The latest revision of ISO 9001 has done away with the preventive action clause, which reads as follows:
“The organization shall determine action to eliminate the causes of potential nonconformities in order to prevent their occurrence. Preventive actions shall be appropriate to the effects of the potential problems.
“A documented procedure shall be established to define requirements for (a) determining potential nonconformities and their causes, (b) evaluating the need for action to prevent occurrence of nonconformities, (c) determining and implementing action needed, (d) records of results of action taken (see 4.2.4), and (e) reviewing the effectiveness of the preventive action taken.”
Taking its place in ISO 9001 is the concept of risk-based thinking, which goes like this:
“Risk-based thinking enables an organization to determine the factors that could cause its processes and its quality management system to deviate from the planned results, to put in place preventive controls to minimize negative effects, and to make maximum use of opportunities as they arise (see Clause A.4)…
“…Risk-based thinking (see Clause A.4) is essential for achieving an effective quality management system. The concept of risk-based thinking has been implicit in previous editions (of ISO 9001)…
“…One of the key purposes of a quality management system is to act as a preventive tool. Consequently, this International Standard does not have a separate clause or subclause on preventive action. The concept of preventive action is expressed through the use of risk-based thinking in formulating quality management systems requirements.”
So, you see? Preventive action has not gone away from ISO 9001. It has been reframed, defined a bit differently. Eliminating whatever might be the cause of a nonconformity, like eliminating the root cause of the needle in the haystack, is possible but is it worth the effort? Diverting resources to that task causes other tasks to be put on hold.
And, because the 2008 version of the standard buried preventive action deep in the standard and made preventive action a required procedure, the standard itself led to misunderstanding and disuse of preventive actions.
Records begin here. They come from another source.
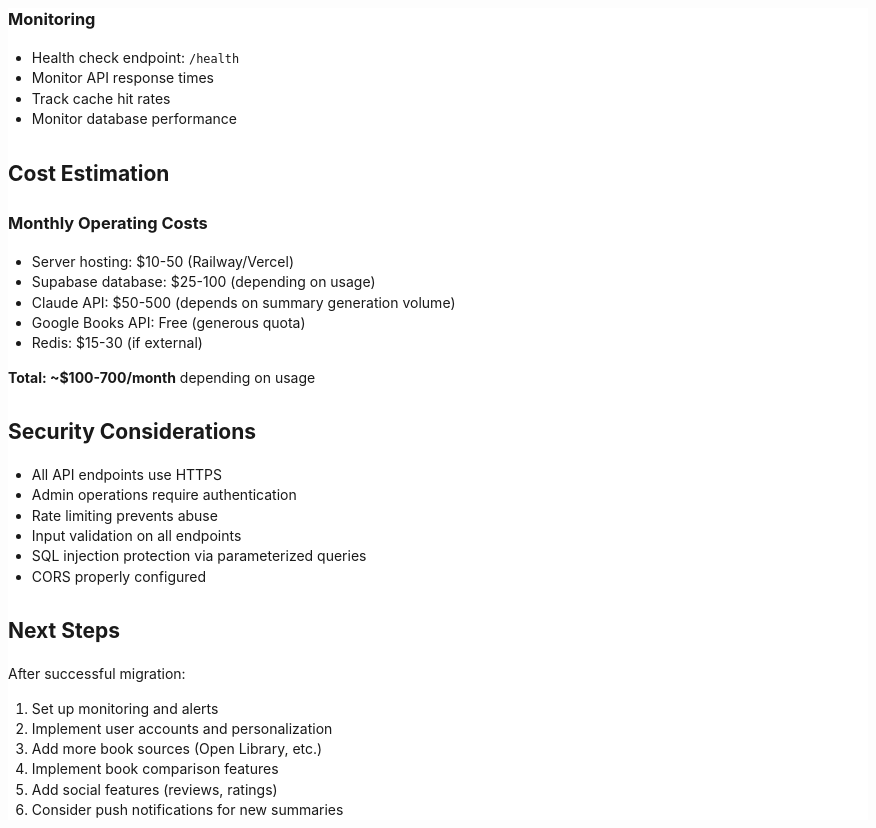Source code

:### Monitoring
- Health check endpoint: `/health`
- Monitor API response times
- Track cache hit rates
- Monitor database performance

## Cost Estimation

### Monthly Operating Costs
- Server hosting: $10-50 (Railway/Vercel)
- Supabase database: $25-100 (depending on usage)
- Claude API: $50-500 (depends on summary generation volume)
- Google Books API: Free (generous quota)
- Redis: $15-30 (if external)

**Total: ~$100-700/month** depending on usage

## Security Considerations

- All API endpoints use HTTPS
- Admin operations require authentication
- Rate limiting prevents abuse
- Input validation on all endpoints
- SQL injection protection via parameterized queries
- CORS properly configured

## Next Steps

After successful migration:
1. Set up monitoring and alerts
2. Implement user accounts and personalization
3. Add more book sources (Open Library, etc.)
4. Implement book comparison features
5. Add social features (reviews, ratings)
6. Consider push notifications for new summaries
Preventive action is no longer buried in the text of ISO 9001 – it is embedded throughout the latest revision. It can no longer be misinterpreted as a standalone activity.
One more thing – preventive action is not framed in absolute terms. Note how ISO 9001 used to say “prevent occurrence of nonconformities” and how this compares with “minimize negative effects” and “make…use of opportunities”, as well as how ISO 9001 dispenses with a preventive action procedure and instead refers to the QMS in its entirety as a “preventive tool”. By going from a single procedure to the entire QMS, ISO is trying to make organizations like yours and mine see preventive action as a proactive – not a reactive – behavior.
Sometimes, change is a beautiful thing.
 Clause 8.5.3 of ISO 9001:2008, “Preventive Action”
 Often referred to as the “QMS”
 Clause 0.1, ISO 9001:2015
 Clause 0.3.3, ISO 9001:2015
 See Annex A, clause A.4, ISO 9001:2015
 For those of us who haven’t made the switch from ISO 9001:2008 to ISO 9001:2015, it still does, obviously.